* [Activity]
Whenever a line in the records below holds the string "lines", copy it out.

* [Data to examine]
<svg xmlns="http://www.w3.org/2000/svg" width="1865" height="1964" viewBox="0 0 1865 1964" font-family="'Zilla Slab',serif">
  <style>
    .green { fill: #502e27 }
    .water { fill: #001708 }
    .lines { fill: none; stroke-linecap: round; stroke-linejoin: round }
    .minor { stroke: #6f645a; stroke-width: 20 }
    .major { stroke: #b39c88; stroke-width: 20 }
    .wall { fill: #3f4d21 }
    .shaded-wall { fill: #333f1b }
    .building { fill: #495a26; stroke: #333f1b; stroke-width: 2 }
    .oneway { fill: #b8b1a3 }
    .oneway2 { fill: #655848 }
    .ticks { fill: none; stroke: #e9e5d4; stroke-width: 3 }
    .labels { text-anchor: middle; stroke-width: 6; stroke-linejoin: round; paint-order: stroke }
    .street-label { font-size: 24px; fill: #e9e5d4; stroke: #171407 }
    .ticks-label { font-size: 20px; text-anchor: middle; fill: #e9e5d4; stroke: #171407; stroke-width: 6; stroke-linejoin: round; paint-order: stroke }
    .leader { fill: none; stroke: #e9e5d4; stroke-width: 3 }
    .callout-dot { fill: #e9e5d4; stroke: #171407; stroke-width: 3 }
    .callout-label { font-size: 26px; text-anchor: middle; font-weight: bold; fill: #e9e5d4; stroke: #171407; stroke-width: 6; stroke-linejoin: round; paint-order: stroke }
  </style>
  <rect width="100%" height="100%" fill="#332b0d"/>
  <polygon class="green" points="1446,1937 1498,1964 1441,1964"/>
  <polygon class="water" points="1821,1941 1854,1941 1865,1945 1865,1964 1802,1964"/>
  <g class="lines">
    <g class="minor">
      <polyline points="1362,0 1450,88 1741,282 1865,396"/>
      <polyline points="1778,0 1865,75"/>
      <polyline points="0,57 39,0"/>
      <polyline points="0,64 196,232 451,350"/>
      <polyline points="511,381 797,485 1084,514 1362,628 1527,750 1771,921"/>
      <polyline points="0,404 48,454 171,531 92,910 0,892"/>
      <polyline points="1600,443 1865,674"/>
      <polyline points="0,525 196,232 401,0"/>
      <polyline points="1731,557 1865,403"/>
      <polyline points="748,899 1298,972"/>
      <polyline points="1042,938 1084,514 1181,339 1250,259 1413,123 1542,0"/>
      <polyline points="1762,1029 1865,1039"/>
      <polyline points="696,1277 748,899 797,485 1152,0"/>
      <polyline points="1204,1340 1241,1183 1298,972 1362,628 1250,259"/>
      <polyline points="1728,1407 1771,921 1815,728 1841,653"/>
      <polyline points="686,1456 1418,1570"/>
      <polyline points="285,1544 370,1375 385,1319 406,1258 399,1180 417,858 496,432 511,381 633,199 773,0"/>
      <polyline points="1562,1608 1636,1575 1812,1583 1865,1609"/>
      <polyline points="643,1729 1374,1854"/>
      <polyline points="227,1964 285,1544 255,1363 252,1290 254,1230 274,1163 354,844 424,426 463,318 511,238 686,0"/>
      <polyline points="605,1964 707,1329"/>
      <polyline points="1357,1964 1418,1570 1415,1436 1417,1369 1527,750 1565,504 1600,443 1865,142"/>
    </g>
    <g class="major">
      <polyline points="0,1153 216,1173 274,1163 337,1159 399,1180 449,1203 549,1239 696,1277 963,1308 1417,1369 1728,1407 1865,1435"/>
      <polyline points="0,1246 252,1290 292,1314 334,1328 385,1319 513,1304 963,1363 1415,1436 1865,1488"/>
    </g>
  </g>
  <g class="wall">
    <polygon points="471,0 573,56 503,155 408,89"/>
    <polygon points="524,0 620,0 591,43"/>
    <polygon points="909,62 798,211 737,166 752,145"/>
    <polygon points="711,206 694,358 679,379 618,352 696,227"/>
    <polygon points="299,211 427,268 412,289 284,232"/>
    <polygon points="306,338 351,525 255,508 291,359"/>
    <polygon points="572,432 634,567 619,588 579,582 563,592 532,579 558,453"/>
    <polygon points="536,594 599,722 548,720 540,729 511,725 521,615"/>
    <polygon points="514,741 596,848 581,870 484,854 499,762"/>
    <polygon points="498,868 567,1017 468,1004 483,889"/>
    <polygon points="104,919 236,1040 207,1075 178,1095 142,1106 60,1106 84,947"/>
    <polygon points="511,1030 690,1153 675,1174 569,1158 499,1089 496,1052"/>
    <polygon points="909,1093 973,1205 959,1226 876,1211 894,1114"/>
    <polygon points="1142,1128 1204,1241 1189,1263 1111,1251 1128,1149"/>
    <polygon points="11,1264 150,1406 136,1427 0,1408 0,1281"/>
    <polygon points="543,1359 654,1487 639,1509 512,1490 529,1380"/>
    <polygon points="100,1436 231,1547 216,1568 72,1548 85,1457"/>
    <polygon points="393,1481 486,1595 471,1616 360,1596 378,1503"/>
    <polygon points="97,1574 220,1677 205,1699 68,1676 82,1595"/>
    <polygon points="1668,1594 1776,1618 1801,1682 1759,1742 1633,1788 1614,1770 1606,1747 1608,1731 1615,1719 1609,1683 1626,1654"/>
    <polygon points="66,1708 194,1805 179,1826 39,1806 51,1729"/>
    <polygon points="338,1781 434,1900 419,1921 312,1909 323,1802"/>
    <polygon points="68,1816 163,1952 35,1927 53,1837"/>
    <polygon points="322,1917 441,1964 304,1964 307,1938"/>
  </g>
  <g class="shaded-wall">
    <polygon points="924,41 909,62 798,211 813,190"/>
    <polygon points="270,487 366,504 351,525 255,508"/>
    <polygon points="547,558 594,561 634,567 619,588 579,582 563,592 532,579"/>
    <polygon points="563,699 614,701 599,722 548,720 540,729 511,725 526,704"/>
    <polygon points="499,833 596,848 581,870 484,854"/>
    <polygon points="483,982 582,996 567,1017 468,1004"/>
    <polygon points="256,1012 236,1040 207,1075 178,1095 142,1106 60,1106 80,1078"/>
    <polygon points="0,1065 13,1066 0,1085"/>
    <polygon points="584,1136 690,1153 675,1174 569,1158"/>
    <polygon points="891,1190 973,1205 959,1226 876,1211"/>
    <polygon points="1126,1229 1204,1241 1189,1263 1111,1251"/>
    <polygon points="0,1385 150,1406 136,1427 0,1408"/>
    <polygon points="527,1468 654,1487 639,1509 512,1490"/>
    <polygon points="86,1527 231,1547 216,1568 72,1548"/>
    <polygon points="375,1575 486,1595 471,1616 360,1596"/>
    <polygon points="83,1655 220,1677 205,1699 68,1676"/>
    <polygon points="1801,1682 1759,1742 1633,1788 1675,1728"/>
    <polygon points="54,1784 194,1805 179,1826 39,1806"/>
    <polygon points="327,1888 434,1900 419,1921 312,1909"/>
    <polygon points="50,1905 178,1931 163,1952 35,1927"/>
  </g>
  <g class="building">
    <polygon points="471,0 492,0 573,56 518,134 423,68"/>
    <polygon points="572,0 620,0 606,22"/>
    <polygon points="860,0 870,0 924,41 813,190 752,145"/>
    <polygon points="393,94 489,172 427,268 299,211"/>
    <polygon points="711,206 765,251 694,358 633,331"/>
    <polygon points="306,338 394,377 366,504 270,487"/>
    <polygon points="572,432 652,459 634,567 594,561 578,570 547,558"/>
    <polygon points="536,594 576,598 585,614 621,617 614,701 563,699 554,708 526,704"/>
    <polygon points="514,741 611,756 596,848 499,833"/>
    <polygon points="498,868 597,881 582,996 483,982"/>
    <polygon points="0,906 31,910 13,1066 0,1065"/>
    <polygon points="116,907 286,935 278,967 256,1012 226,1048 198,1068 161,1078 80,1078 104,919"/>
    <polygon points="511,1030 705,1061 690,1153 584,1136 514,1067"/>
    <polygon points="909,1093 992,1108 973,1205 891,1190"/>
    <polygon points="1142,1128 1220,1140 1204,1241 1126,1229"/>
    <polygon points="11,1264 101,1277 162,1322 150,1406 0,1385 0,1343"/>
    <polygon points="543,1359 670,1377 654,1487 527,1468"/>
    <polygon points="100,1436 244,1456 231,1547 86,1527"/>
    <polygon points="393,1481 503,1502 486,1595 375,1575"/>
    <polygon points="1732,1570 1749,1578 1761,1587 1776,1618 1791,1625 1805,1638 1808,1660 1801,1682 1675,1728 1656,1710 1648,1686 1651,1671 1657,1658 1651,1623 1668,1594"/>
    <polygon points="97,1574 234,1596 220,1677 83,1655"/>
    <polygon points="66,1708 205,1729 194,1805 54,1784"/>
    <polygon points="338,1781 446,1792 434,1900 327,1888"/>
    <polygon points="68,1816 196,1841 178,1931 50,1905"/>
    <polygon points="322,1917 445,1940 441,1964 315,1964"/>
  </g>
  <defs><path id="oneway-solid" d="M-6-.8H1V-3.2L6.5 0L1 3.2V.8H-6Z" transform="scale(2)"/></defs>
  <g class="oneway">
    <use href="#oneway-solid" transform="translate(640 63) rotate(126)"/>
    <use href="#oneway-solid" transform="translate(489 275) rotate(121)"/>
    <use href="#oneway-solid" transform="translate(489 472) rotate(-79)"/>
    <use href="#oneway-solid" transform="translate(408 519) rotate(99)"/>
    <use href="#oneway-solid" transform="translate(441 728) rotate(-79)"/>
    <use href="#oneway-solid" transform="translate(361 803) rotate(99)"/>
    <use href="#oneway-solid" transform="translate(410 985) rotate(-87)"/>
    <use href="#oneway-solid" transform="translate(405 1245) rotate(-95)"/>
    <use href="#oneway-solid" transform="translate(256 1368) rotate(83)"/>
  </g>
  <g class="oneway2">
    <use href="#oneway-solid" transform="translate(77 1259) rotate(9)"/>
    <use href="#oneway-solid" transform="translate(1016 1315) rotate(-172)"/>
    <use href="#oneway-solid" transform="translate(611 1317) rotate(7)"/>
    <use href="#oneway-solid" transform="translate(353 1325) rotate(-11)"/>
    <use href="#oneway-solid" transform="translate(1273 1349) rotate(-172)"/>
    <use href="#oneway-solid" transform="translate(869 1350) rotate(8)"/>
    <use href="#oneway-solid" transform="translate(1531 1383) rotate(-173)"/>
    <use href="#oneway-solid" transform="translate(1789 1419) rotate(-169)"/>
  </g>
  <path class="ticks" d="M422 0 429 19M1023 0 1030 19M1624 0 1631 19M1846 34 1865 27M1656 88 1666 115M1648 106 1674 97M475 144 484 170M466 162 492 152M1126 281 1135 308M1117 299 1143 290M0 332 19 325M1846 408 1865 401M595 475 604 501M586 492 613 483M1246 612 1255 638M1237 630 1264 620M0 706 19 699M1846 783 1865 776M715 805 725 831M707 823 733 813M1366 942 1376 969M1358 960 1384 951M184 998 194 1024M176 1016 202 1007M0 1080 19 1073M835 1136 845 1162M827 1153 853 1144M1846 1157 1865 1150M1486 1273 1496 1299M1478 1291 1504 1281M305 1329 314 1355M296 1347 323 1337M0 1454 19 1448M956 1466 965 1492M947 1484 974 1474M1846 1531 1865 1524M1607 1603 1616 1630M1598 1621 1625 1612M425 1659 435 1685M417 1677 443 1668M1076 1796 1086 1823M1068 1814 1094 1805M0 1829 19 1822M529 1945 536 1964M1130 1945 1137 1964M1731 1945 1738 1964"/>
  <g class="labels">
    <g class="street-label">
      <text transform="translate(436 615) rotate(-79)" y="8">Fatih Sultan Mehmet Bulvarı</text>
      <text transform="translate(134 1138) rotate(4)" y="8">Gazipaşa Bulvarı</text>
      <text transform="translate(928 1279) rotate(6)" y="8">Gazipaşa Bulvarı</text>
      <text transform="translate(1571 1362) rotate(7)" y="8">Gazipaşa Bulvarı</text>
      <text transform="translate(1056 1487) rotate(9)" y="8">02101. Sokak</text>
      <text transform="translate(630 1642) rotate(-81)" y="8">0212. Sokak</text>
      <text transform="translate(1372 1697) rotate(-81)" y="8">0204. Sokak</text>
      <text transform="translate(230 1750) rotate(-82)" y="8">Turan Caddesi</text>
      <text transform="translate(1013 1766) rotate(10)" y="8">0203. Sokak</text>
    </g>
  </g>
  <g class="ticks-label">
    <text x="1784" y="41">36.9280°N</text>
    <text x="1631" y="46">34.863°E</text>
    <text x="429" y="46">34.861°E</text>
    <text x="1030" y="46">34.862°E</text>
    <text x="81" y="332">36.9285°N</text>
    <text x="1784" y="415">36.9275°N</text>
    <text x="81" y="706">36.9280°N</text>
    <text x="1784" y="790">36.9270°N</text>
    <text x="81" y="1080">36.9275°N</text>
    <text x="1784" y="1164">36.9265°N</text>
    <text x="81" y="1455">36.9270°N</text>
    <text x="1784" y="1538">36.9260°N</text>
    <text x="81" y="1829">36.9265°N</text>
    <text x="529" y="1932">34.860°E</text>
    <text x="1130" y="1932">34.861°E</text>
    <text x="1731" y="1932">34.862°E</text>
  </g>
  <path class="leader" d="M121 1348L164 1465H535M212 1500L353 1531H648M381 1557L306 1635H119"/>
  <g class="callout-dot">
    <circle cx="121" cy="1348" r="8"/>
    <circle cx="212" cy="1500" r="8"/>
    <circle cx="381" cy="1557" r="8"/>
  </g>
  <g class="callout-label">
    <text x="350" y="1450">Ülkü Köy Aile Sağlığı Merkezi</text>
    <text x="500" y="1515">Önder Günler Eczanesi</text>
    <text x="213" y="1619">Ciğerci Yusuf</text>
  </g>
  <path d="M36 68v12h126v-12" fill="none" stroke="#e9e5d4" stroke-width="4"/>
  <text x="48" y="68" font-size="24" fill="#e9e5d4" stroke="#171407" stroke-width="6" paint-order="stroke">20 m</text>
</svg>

* [Answer box]
    .lines { fill: none; stroke-linecap: round; stroke-linejoin: round }
  <g class="lines">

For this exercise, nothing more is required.